The devastation caused by hurricanes Helene and Milton are significantly impacting the United States healthcare system. Helene knocked out a North Carolina production plant for a major supplier of IV fluids for US hospitals, prompting the federal government to seek help overseas to restore supply.
To compound matters, Hurricane Milton targeted a second IV fluid maker’s facility in Daytona Beach. Together, the Baxter plant in Marion, N.C., and the B. Braun plant in Daytona Beach manufacture approximately 60% and 25% of the nation’s supply of IV fluids. These fluids are necessary for health care providers to treat premature babies, people on dialysis, those who depend on IV feeding, and more.
One patient, Hannah Hale, 37, lives near Dallas and for eight years has required IV feeding with a concentrated dextrose solution, following a Crohn’s disease surgeries which impacted her digestive tract. “They’re not supposed to just drop me like that,” she told the Times, adding that calls to 14 other pharmacies failed to find a new supplier. “I don’t have any recourse,” Hale said.
Suppliers for both Baxter and B. Braun have said they are doing all they can to redirect sources. On Wednesday, the U.S. Food and Drug Administration (FDA) said that it was authorizing imports of IV fluid products to the Baxter plants in Canada, Ireland, the United Kingdom and China. Owing the hurricane’s wrath, Baxter had been forced to limit supplies to hospitals to 40% of usual following the damage to its plant by Helene, but the company told the Times that deliveries would have already risen to about 60% of usual by Wednesday of this week.

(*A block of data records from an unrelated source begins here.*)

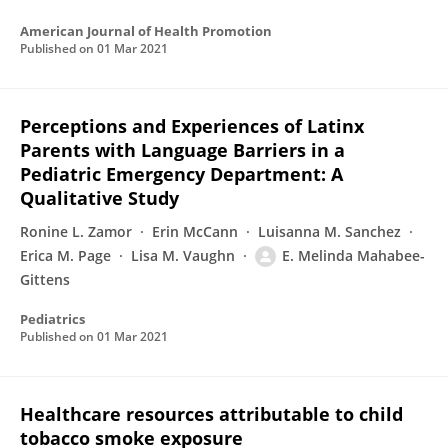
American Journal of Health Promotion
Published on
01 Mar 2021
Perceptions and Experiences of Latinx
Parents with Language Barriers in a
Pediatric Emergency Department: A
Qualitative Study
Ronine L. Zamor
Erin McCann
Luisanna M. Sanchez
Erica M. Page
Lisa M. Vaughn
E. Melinda Mahabee-
Gittens
Pediatrics
Published on
01 Mar 2021
Healthcare resources attributable to child
tobacco smoke exposure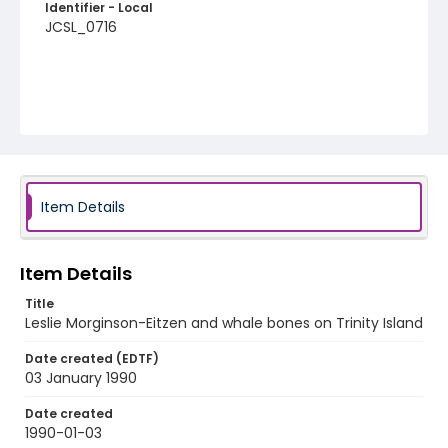
Identifier - Local
JCSL_0716
Item Details
Item Details
Title
Leslie Morginson-Eitzen and whale bones on Trinity Island
Date created (EDTF)
03 January 1990
Date created
1990-01-03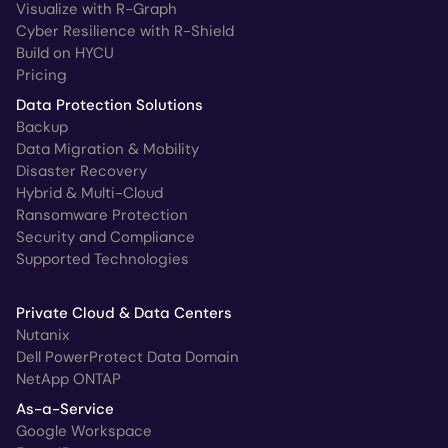
Visualize with R-Graph
Cyber Resilience with R-Shield
Build on HYCU
Pricing
Data Protection Solutions
Backup
Data Migration & Mobility
Disaster Recovery
Hybrid & Multi-Cloud
Ransomware Protection
Security and Compliance
Supported Technologies
Private Cloud & Data Centers
Nutanix
Dell PowerProtect Data Domain
NetApp ONTAP
As-a-Service
Google Workspace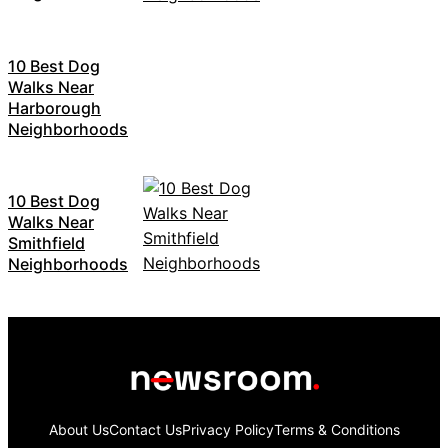
10 Best Dog
Walks Near
Harborough
Neighborhoods
10 Best Dog
Walks Near
Smithfield
Neighborhoods
About Us
Contact Us
Privacy Policy
Terms & Conditions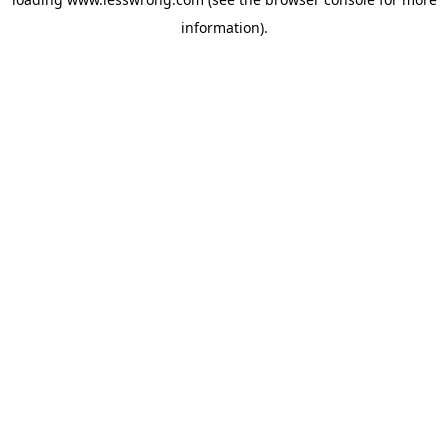
information).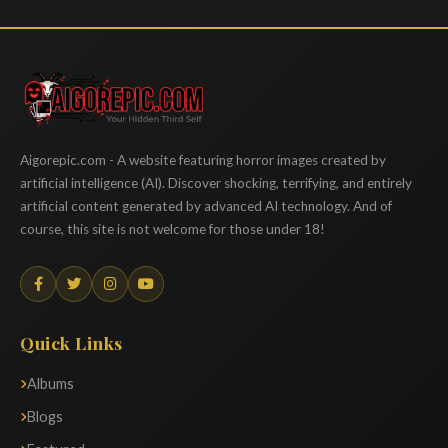
Aigorepic
Aigorepic.com - A website featuring horror images created by
artificial intelligence (AI). Discover shocking, terrifying, and entirely
artificial content generated by advanced AI technology. And of
course, this site is not welcome for those under 18!
Quick Links
Albums
Blogs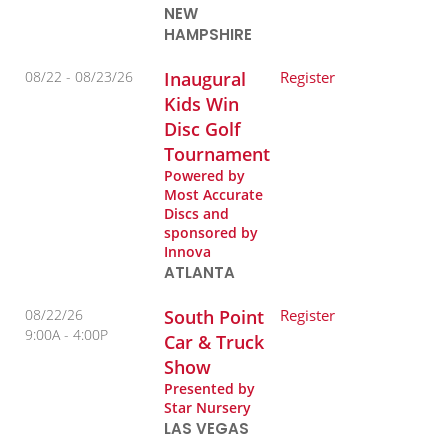
NEW
HAMPSHIRE
08/22 -
08/23/26
Inaugural
Register
Kids Win
Disc Golf
Tournament
Powered by
Most Accurate
Discs and
sponsored by
Innova
ATLANTA
08/22/26
South Point
Register
9:00A
4:00P
Car & Truck
Show
Presented by
Star Nursery
LAS VEGAS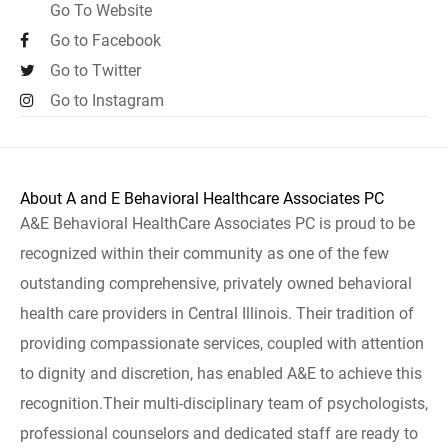
Go To Website
Go to Facebook
Go to Twitter
Go to Instagram
About A and E Behavioral Healthcare Associates PC
A&E Behavioral HealthCare Associates PC is proud to be
recognized within their community as one of the few
outstanding comprehensive, privately owned behavioral
health care providers in Central Illinois. Their tradition of
providing compassionate services, coupled with attention
to dignity and discretion, has enabled A&E to achieve this
recognition.Their multi-disciplinary team of psychologists,
professional counselors and dedicated staff are ready to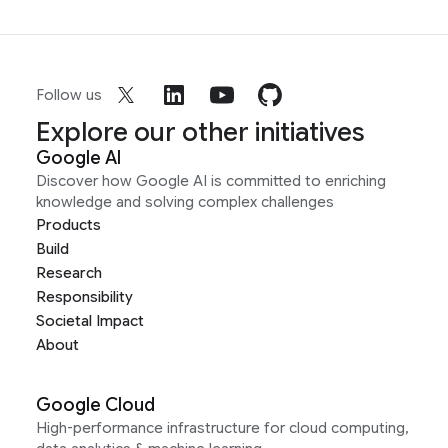
Follow us
Explore our other initiatives
Google AI
Discover how Google AI is committed to enriching
knowledge and solving complex challenges
Products
Build
Research
Responsibility
Societal Impact
About
Google Cloud
High-performance infrastructure for cloud computing,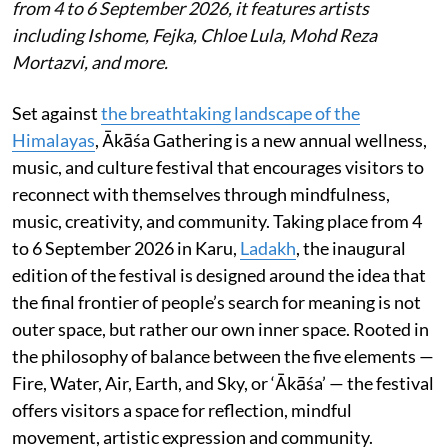
from 4 to 6 September 2026, it features artists
including Ishome, Fejka, Chloe Lula, Mohd Reza
Mortazvi, and more.
Set against
the breathtaking landscape of the
Himalayas
, Ākāśa Gathering is a new annual wellness,
music, and culture festival that encourages visitors to
reconnect with themselves through mindfulness,
music, creativity, and community. Taking place from 4
to 6 September 2026 in Karu,
Ladakh
, the inaugural
edition of the festival is designed around the idea that
the final frontier of people’s search for meaning is not
outer space, but rather our own inner space. Rooted in
the philosophy of balance between the five elements —
Fire, Water, Air, Earth, and Sky, or ‘Ākāśa’ — the festival
offers visitors a space for reflection, mindful
movement, artistic expression and community.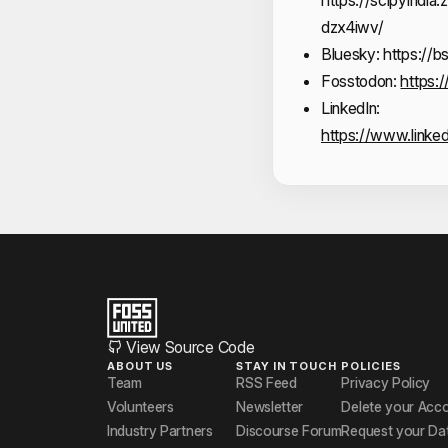
dzx4iwv/
Bluesky:
https://b
Fosstodon:
https:
LinkedIn:
https://www.linke
View Source Code
ABOUT US
STAY IN TOUCH
POLICIES
Team
RSS Feed
Privacy Policy
Volunteers
Newsletter
Delete your Acc
Industry Partners
Discourse Forum
Request your Da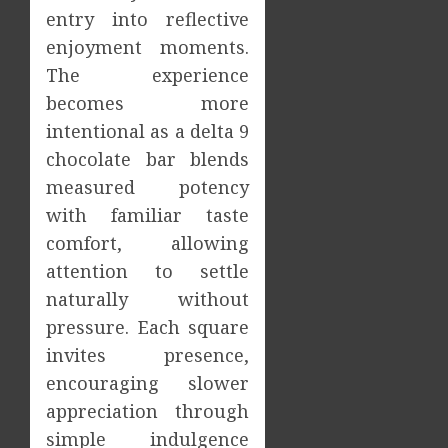
Increa
The
entry into reflective
Dental
Impact
enjoyment moments.
Emerg
of
The experience
Risks
Tamil
Cinem
becomes more
2
JULY
on
intentional as a delta 9
8,
2026
the
chocolate bar blends
Indian
What
0
measured potency
&
Makes
Global
Vehicle
with familiar taste
Film
Equity
comfort, allowing
Indust
Loans
3
attention to settle
Differe
JULY
naturally without
From
1,
2026
Tradit
Why
pressure. Each square
Loans?
the
invites presence,
0
Order
encouraging slower
JUNE
You
13,
appreciation through
2026
Consu
4
Foods
simple indulgence
0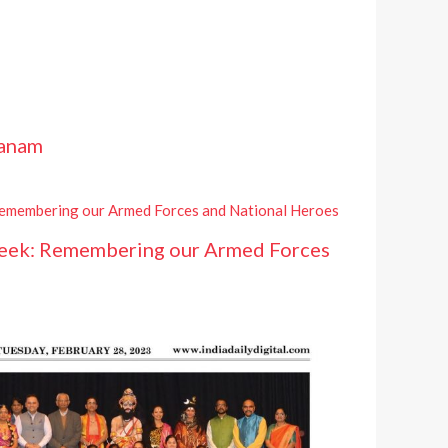
hanam
eek: Remembering our Armed Forces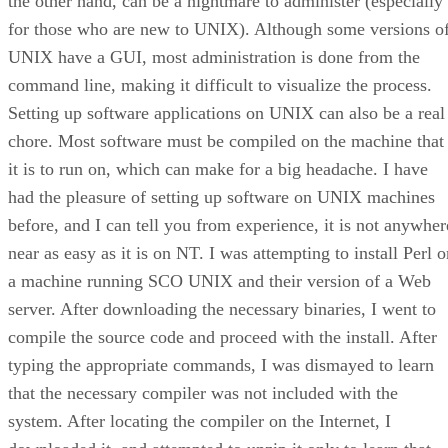
the other hand, can be a nightmare to administer (especially
for those who are new to UNIX). Although some versions o
UNIX have a GUI, most administration is done from the
command line, making it difficult to visualize the process.
Setting up software applications on UNIX can also be a real
chore. Most software must be compiled on the machine that
it is to run on, which can make for a big headache. I have
had the pleasure of setting up software on UNIX machines
before, and I can tell you from experience, it is not anywher
near as easy as it is on NT. I was attempting to install Perl 
a machine running SCO UNIX and their version of a Web
server. After downloading the necessary binaries, I went to
compile the source code and proceed with the install. After
typing the appropriate commands, I was dismayed to learn
that the necessary compiler was not included with the
system. After locating the compiler on the Internet, I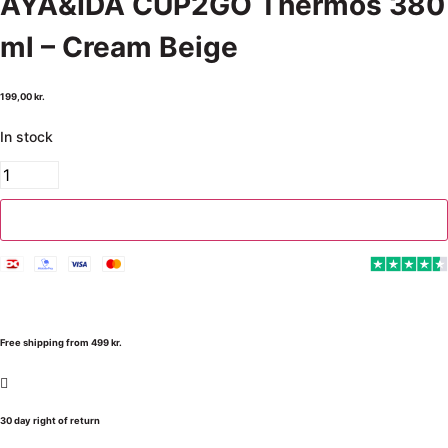
AYA&IDA CUP2GO Thermos 380
ml – Cream Beige
199,00
kr.
In stock
Add to cart
Free shipping from 499 kr.
30 day right of return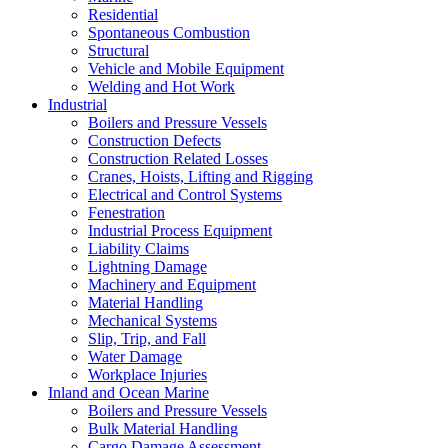
Residential
Spontaneous Combustion
Structural
Vehicle and Mobile Equipment
Welding and Hot Work
Industrial
Boilers and Pressure Vessels
Construction Defects
Construction Related Losses
Cranes, Hoists, Lifting and Rigging
Electrical and Control Systems
Fenestration
Industrial Process Equipment
Liability Claims
Lightning Damage
Machinery and Equipment
Material Handling
Mechanical Systems
Slip, Trip, and Fall
Water Damage
Workplace Injuries
Inland and Ocean Marine
Boilers and Pressure Vessels
Bulk Material Handling
Cargo Damage Assessment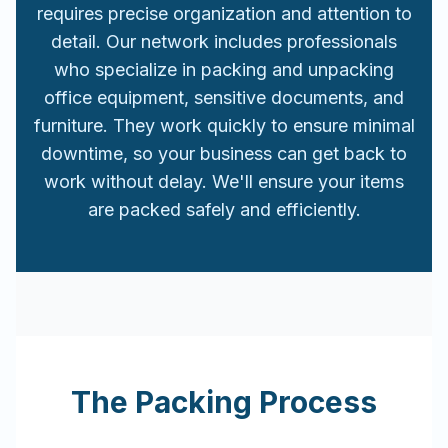
requires precise organization and attention to
detail. Our network includes professionals
who specialize in packing and unpacking
office equipment, sensitive documents, and
furniture. They work quickly to ensure minimal
downtime, so your business can get back to
work without delay. We'll ensure your items
are packed safely and efficiently.
The Packing Process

Amid natural disasters like hurricanes, whether the government is doing enough to build capacity is uncertain, according to Tom Cotter, executive director of Healthcare Ready, a nonprofit founded after Hurricane Katrina, who told the Times. “We haven’t seen a really big uptick in investment in resiliency from the government to harden our supply chains. Storms are reaching areas where they’ve never been before with greater severity. There is an increased need to widen the scope of what we think is vulnerable in our medical supply chain.”